→ ASSIGNMENT: Keep the pictures out, and restate the listing that follows exactly as written.

→ PROVIDED DATA:
——————

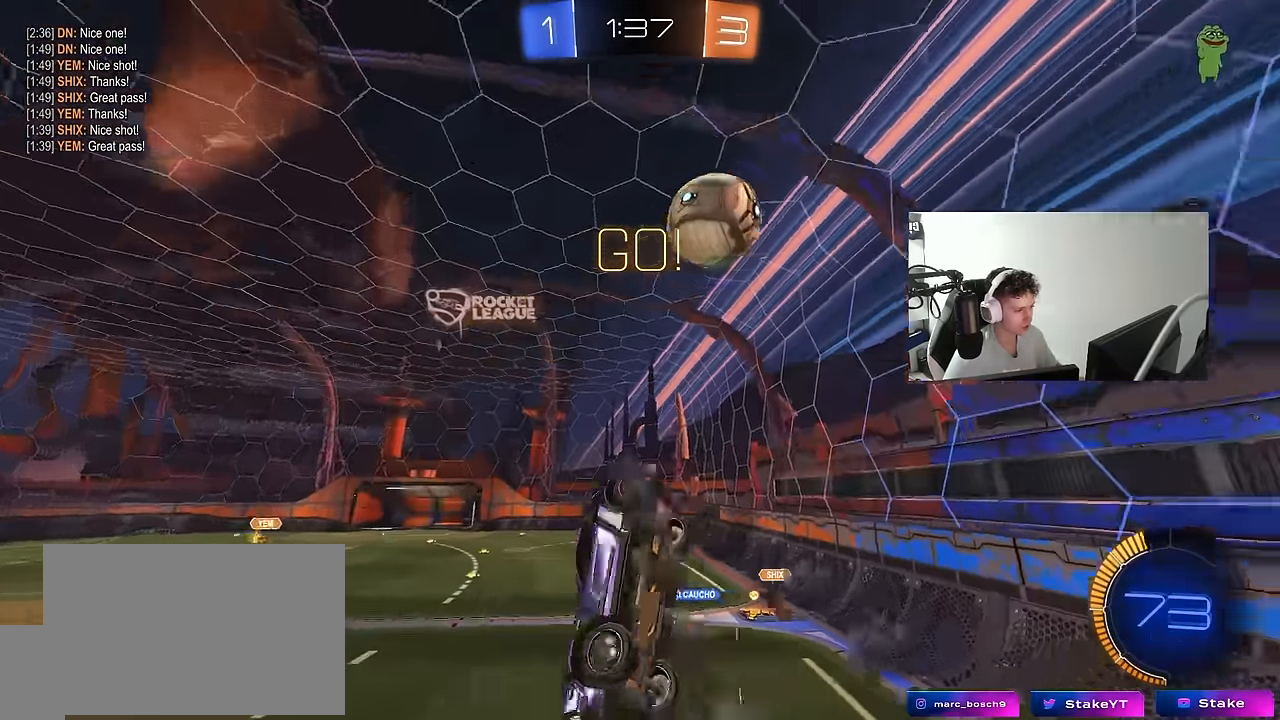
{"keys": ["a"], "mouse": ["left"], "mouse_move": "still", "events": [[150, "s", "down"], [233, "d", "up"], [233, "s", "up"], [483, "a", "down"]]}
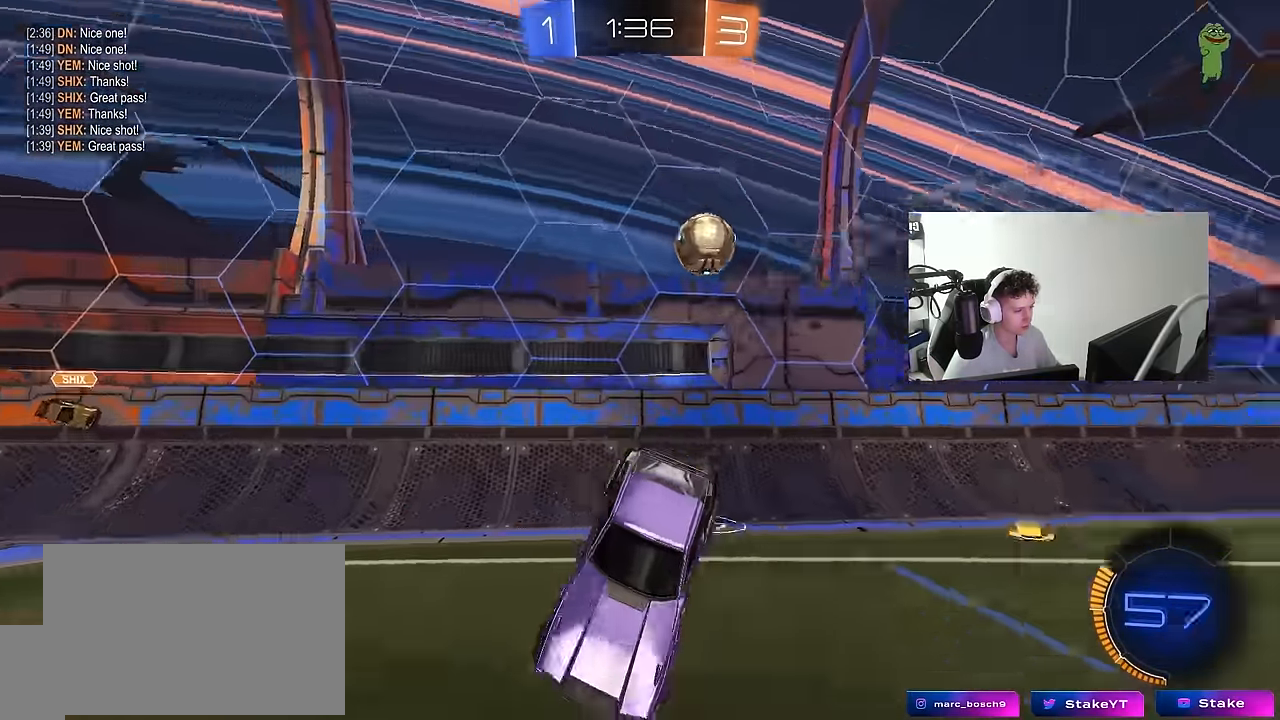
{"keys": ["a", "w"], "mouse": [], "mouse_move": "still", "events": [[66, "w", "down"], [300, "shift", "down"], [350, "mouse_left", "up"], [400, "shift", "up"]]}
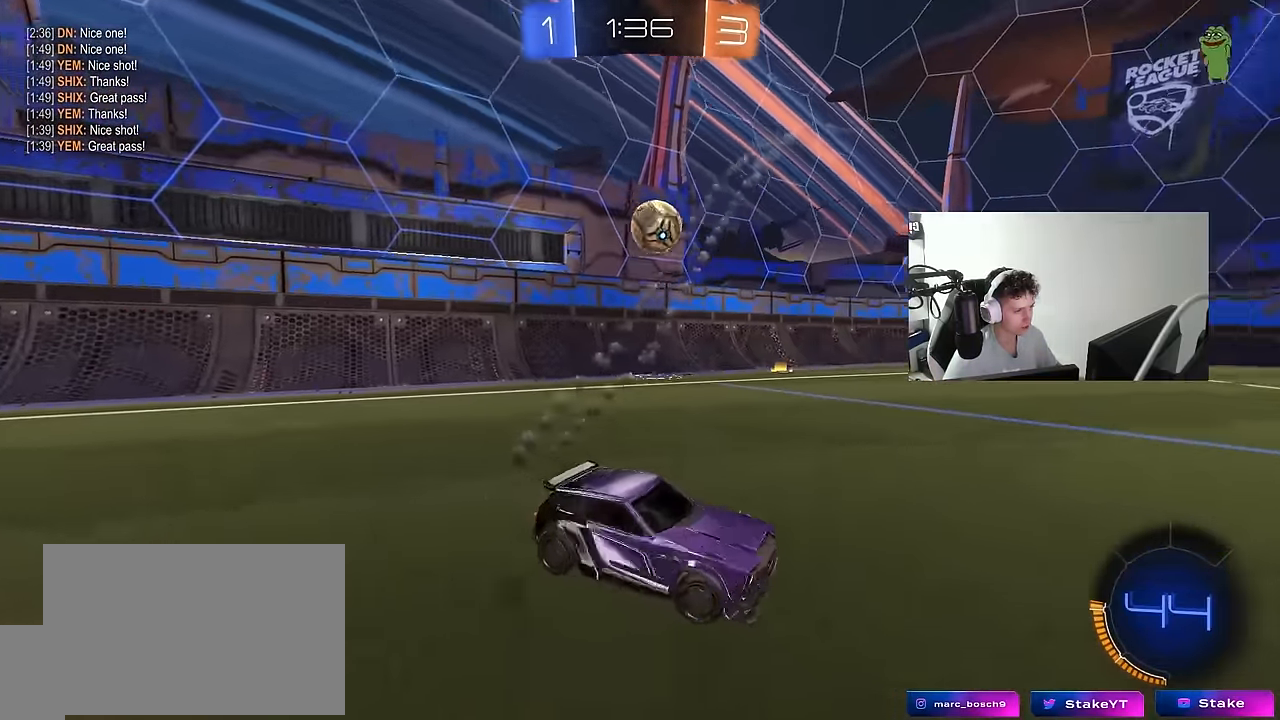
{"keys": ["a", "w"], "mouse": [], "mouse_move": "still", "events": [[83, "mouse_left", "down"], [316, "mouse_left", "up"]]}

——————

→ OUTPUT:
{"keys": ["a"], "mouse": ["left"], "mouse_move": "still", "events": [[150, "s", "down"], [233, "d", "up"], [233, "s", "up"], [483, "a", "down"]]}
{"keys": ["a", "w"], "mouse": [], "mouse_move": "still", "events": [[66, "w", "down"], [300, "shift", "down"], [350, "mouse_left", "up"], [400, "shift", "up"]]}
{"keys": ["a", "w"], "mouse": [], "mouse_move": "still", "events": [[83, "mouse_left", "down"], [316, "mouse_left", "up"]]}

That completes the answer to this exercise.